▶ **QUESTIONS**:
(a) In the mailing-list post below, translate this sentence into German: "Sadly, yes it is quite possible, and even opens up a slight security issue."
(b) Quote every sentence in the mailing-list post below that ends with a question mark, including the subject line.
(c) Carry on the mailing-list post below about notmuch synchronization, picking up right after its final sentence.

Synchronization success stories?
dm-list-email-notmuch at scs.stanford.edu
dm-list-email-notmuch at scs.stanford.edu
Sun Apr 13 12:52:47 PDT 2014
Tilmann Singer <tils at tils.net> writes:
> David Mazieres <dm-list-email-notmuch at scs.stanford.edu> writes:
>> What happens if you get a message that's been stuck in a queue for a few
>> days and has an old Date: header?
>
> It would be missed. I have set the timespan to look backwards for new
> mail to one month to be a bit safer against the stuck-in-queue cases,
> but mails with older Date: headers would definitely get missed.
>
> The current output of notmuch count "*" is the same on both the client
> and the server, so it seems I didn't run into this problem yet (maybe I
> was just lucky).
I've been playing around with reorganizing my maildir, and found a
couple of messages (on mailing lists) with clearly invalid dates years
in the past. But checking with notmuch count is a good idea. Then you
can always fall back to the slow path in the unlikely event that your
counts don't match up. Well, except that A) count is just unique
message-IDs, not messages, and B) when synchronizing in both directions
you could still miss something. You have to assume that the invalid
dates are only ever going to occur at one end of a synchronization
event.
>> Or if you get new messages that have
>> the same Message-ID as old ones?
>
> Is that even possible? I thought that notmuch guarantees the uniqueness
> of indexed message ids. The only reference I could find without trying
> to read the code was this thread id:87mwyz3s9d.fsf at star.eba from 2012,
> which supports the assumption.
Sadly, yes it is quite possible, and even opens up a slight security
issue. Suppose I know you are on a mailing list, and some message
appears on that mailing list that I don't want you to see. I can send
you an innocuous-looking message that just happens to have the same
message-id, and you may never see the original mailing list message.
Even better, depending on how your spam filtering is setup, if I include
the GTUBE string in my message you may never see mine or the original.
That's why with muchsync, I replicate actual mail messages, rather than
message-IDs. Then you can always periodically check for message-IDs
that appear in more than one file. (In fact, thought I haven't
published an interface for this, the SQL database kept my muchsync makes
it trivial to check for this and detect certain attacks.)

▶ **RECORDS PROVIDED**:
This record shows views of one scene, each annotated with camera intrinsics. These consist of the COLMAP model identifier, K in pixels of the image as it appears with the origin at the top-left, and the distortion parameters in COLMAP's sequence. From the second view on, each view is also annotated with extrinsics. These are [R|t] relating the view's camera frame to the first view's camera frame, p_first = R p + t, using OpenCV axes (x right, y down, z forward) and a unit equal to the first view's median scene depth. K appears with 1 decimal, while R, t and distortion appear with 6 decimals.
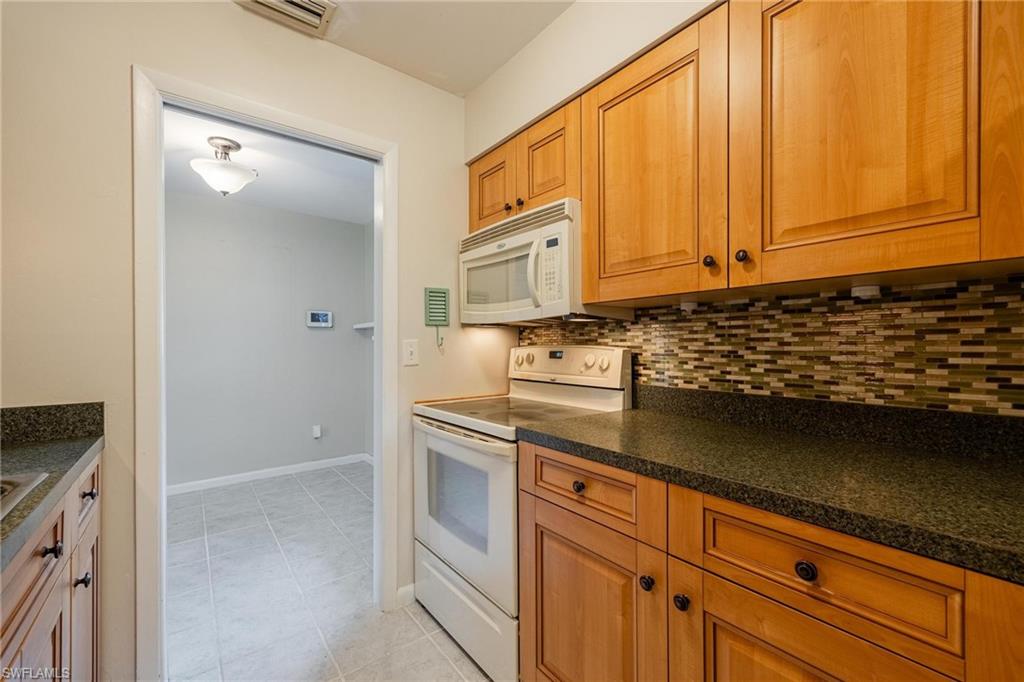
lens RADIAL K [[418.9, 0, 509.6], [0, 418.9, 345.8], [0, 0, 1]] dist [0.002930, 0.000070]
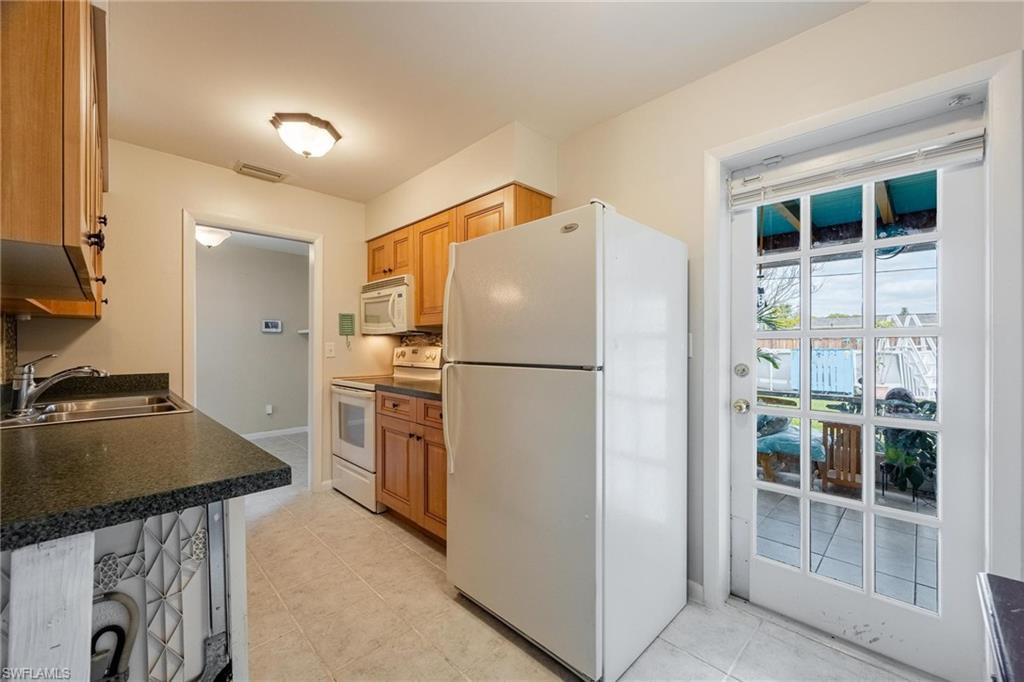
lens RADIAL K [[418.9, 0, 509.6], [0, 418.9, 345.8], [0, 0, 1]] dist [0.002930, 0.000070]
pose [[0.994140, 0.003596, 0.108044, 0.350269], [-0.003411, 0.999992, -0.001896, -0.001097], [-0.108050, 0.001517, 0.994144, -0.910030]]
==
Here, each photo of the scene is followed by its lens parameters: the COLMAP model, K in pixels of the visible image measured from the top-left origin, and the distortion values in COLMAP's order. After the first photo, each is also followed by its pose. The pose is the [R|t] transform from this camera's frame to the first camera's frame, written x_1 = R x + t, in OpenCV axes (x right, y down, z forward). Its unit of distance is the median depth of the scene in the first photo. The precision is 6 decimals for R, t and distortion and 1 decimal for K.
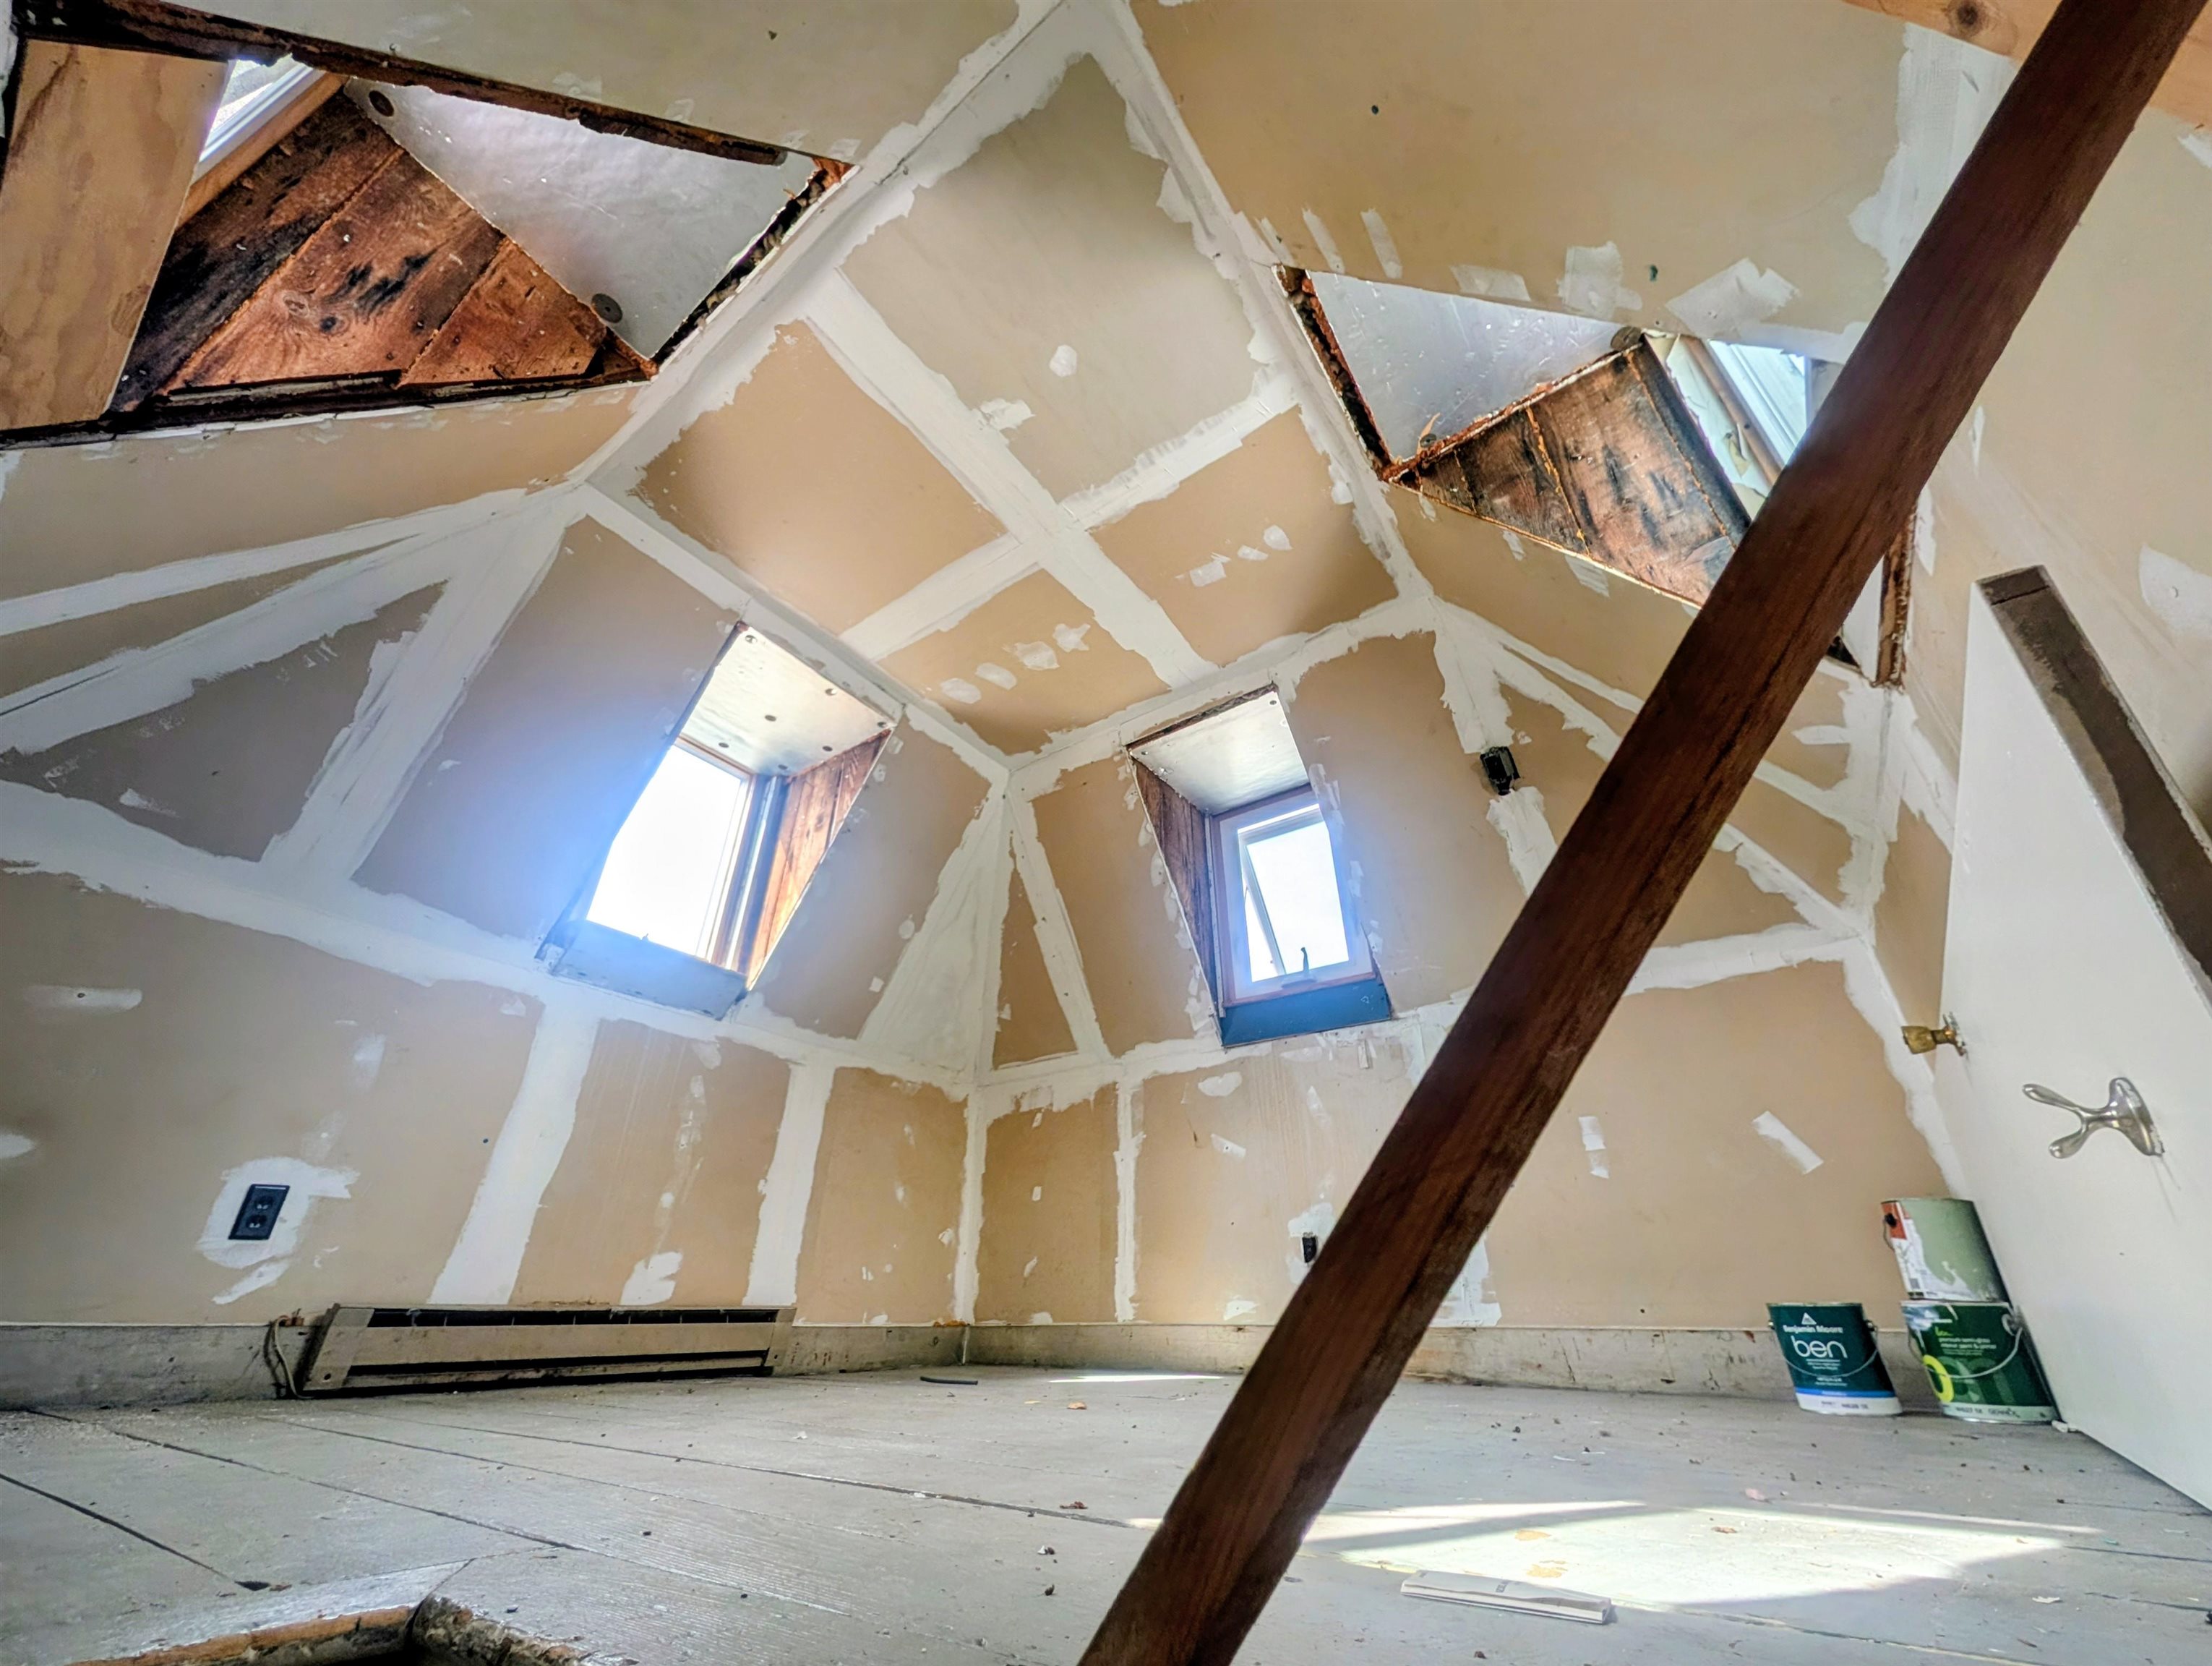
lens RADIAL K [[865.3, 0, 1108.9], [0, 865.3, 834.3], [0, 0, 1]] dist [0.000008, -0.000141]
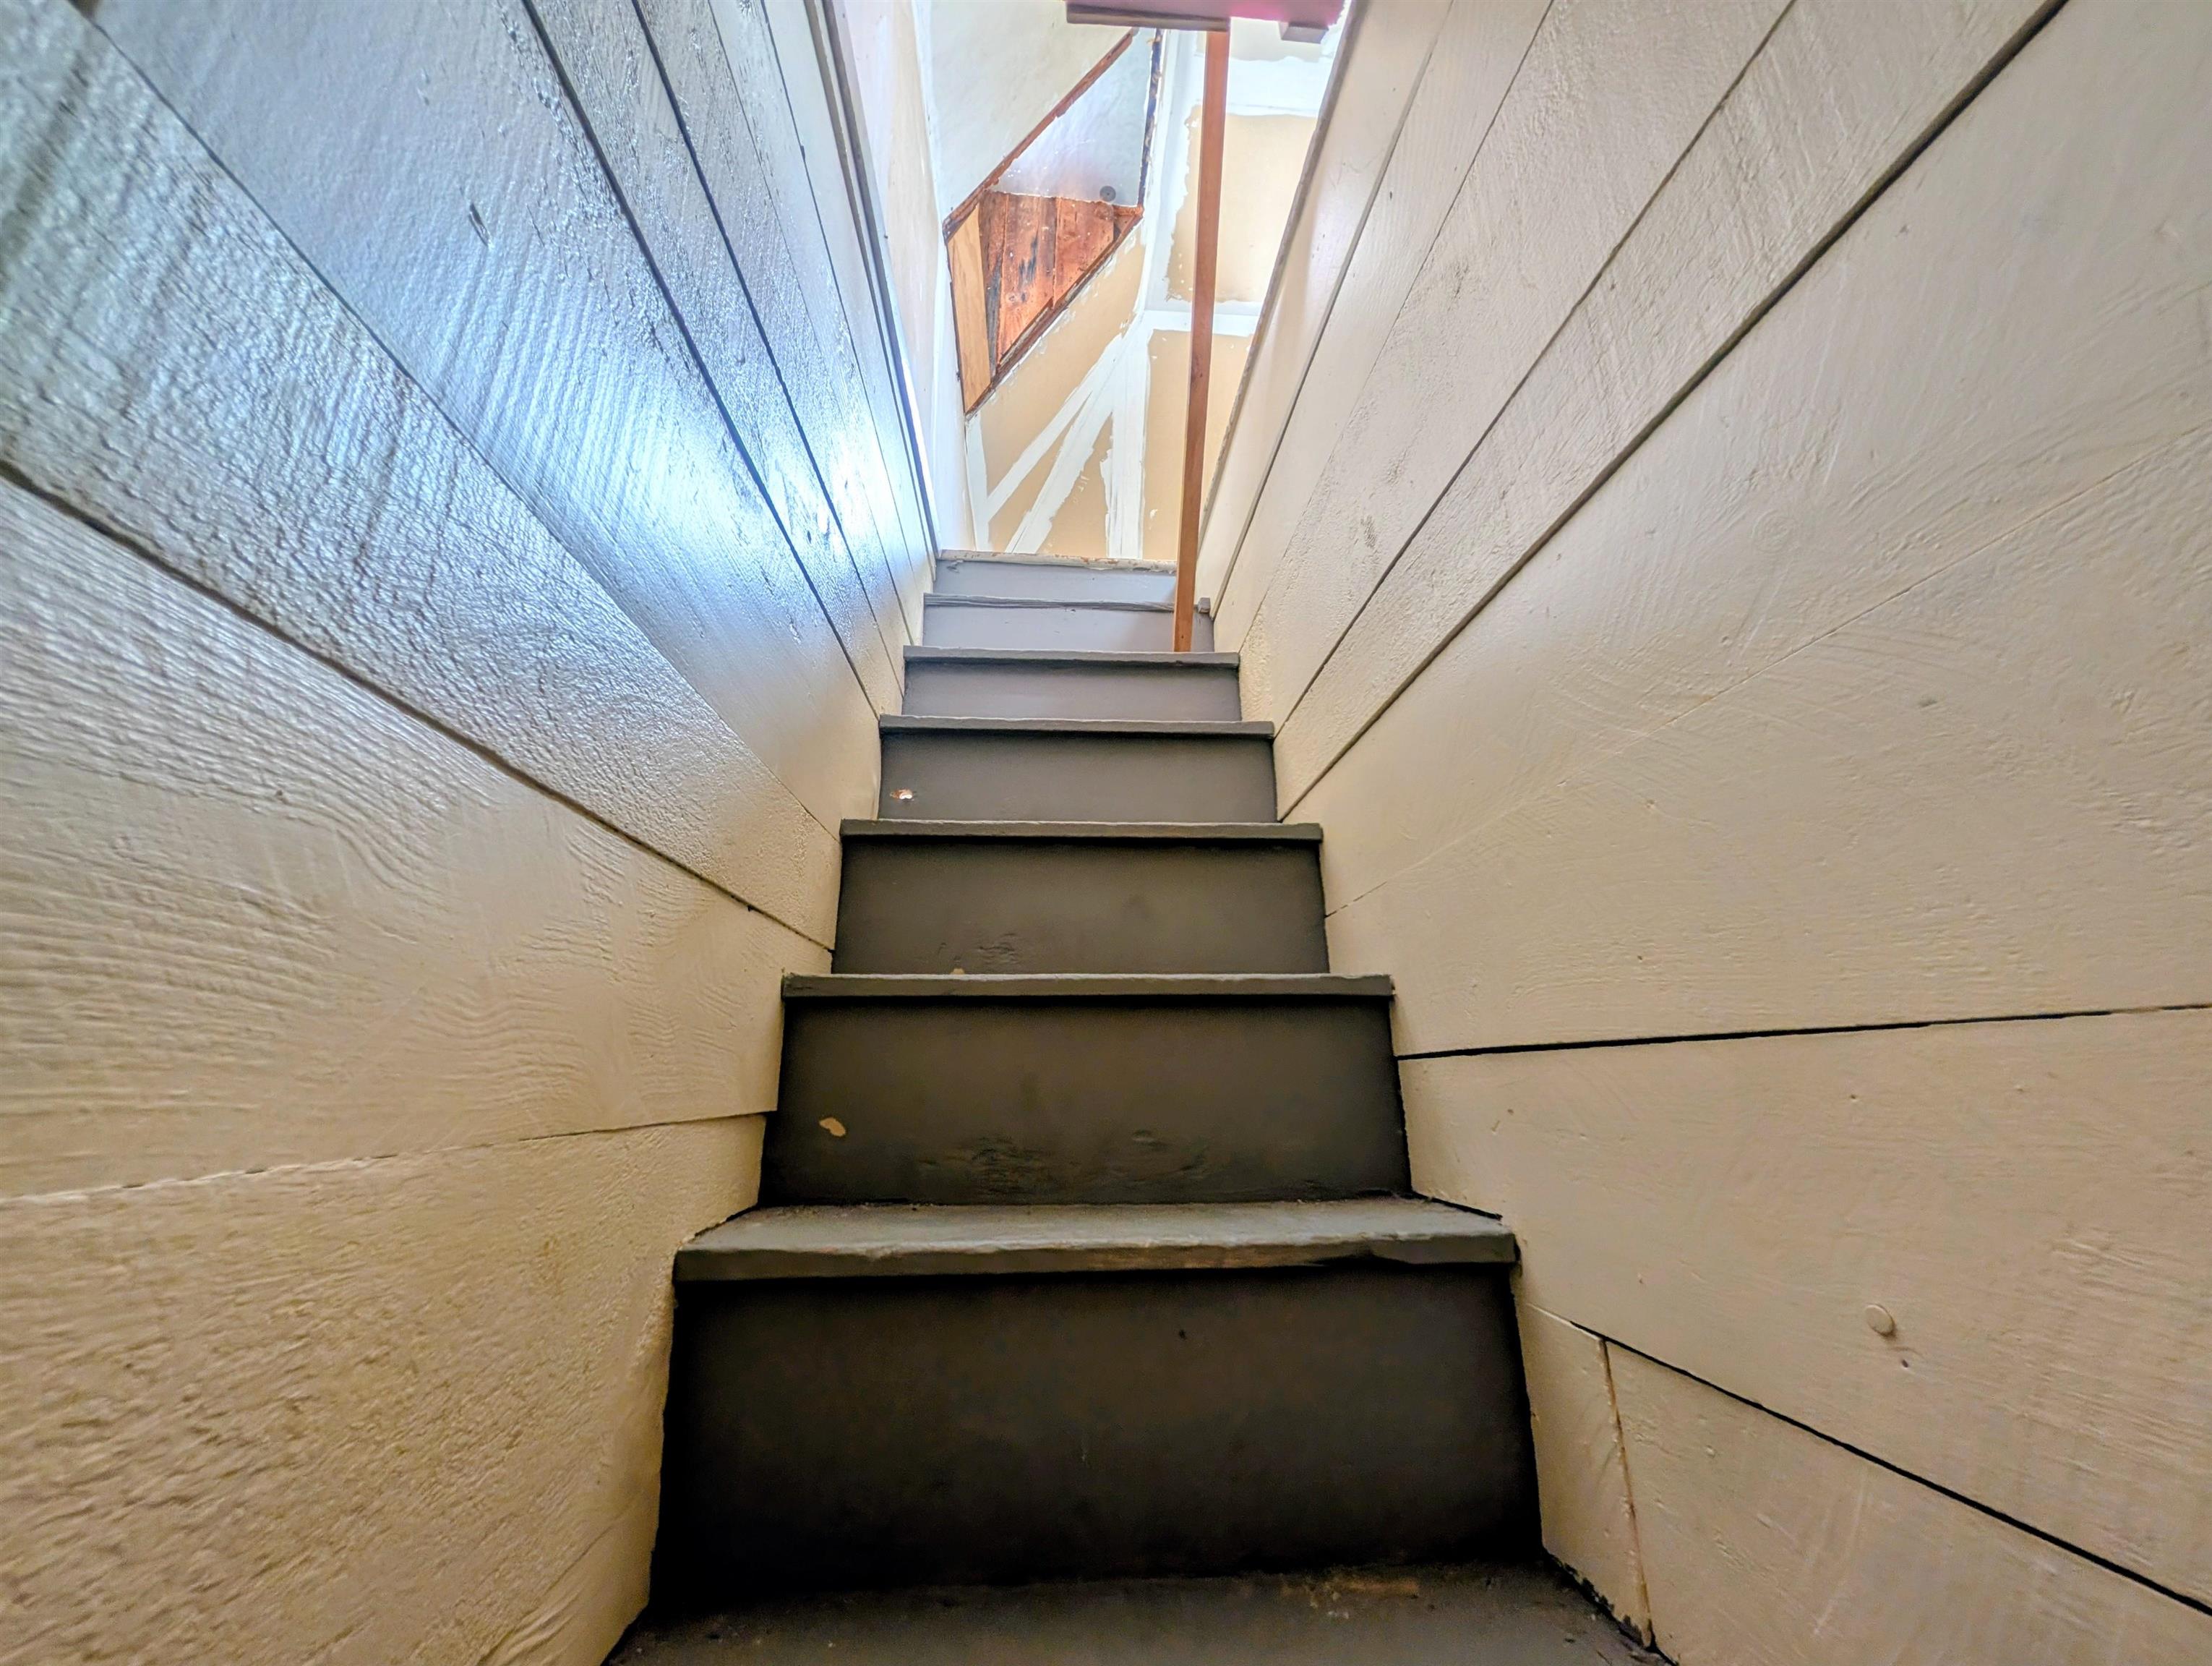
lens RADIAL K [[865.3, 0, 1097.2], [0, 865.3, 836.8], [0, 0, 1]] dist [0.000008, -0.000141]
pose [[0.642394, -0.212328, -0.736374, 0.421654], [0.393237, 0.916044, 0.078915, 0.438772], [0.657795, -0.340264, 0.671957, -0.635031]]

▶ **ANSWERS TO THE EXERCISE**:
(a) Leider ja, das ist durchaus möglich und eröffnet sogar ein kleines Sicherheitsproblem.

(b)
- "Synchronization success stories?"
- "What happens if you get a message that's been stuck in a queue for a few days and has an old Date: header?"
- "Or if you get new messages that have the same Message-ID as old ones?"
- "Is that even possible?"

(c)
I understand why notmuch went with message IDs. For instance you have
sent this reply both directly to me and to a mailing list I am
subscribed to. So I will get two slightly different copies of the
message (one will have the standard notmuch mailing list signature, the
other won't). And this way once I've marked it read, the message will
be read even once the second copy comes in. But personally I'd rather
see the occasional duplicate message than risk not seeing messages. In
particular, if the goal is to see fewer unread messages, some sort of
feature that pro-actively skips all future messages in a thread or
subthread would be more useful...
> Here is how long they take (on a machine with an SSD, which certainly
> helps):
>
> $ time notmuch dump --format=batch-tag | sort > /tmp/notmuch.dump
> real 0m3.643s
> user 0m3.593s
> sys 0m0.140s
> $ time notmuch restore < /tmp/notmuch.dump
> real 0m3.719s
> user 0m3.357s
> sys 0m0.357s
> $ notmuch count
> 117118
That's crazy. I'm jealous. Then again, this is how fast muchsync runs
(including a full database scan to detect changed messages and tags)
when there is no new mail:
$ time ./muchsync -v
[notmuch] No new mail.
synchronizing muchsync database with Xapian... 0.038506 (+0.038506)
starting scan of Xapian database... 0.039069 (+0.000563)
opened Xapian... 0.040851 (+0.001782)
scanned message IDs... 0.137647 (+0.096796)
scanned tags... 0.170404 (+0.032757)
scanned directories in xapian... 0.172100 (+0.001696)
scanned filenames in xapian... 0.172376 (+0.000276)
adjusted link counts... 0.199461 (+0.027085)
finished synchronizing muchsync database with Xapian... 0.212965 (+0.013505)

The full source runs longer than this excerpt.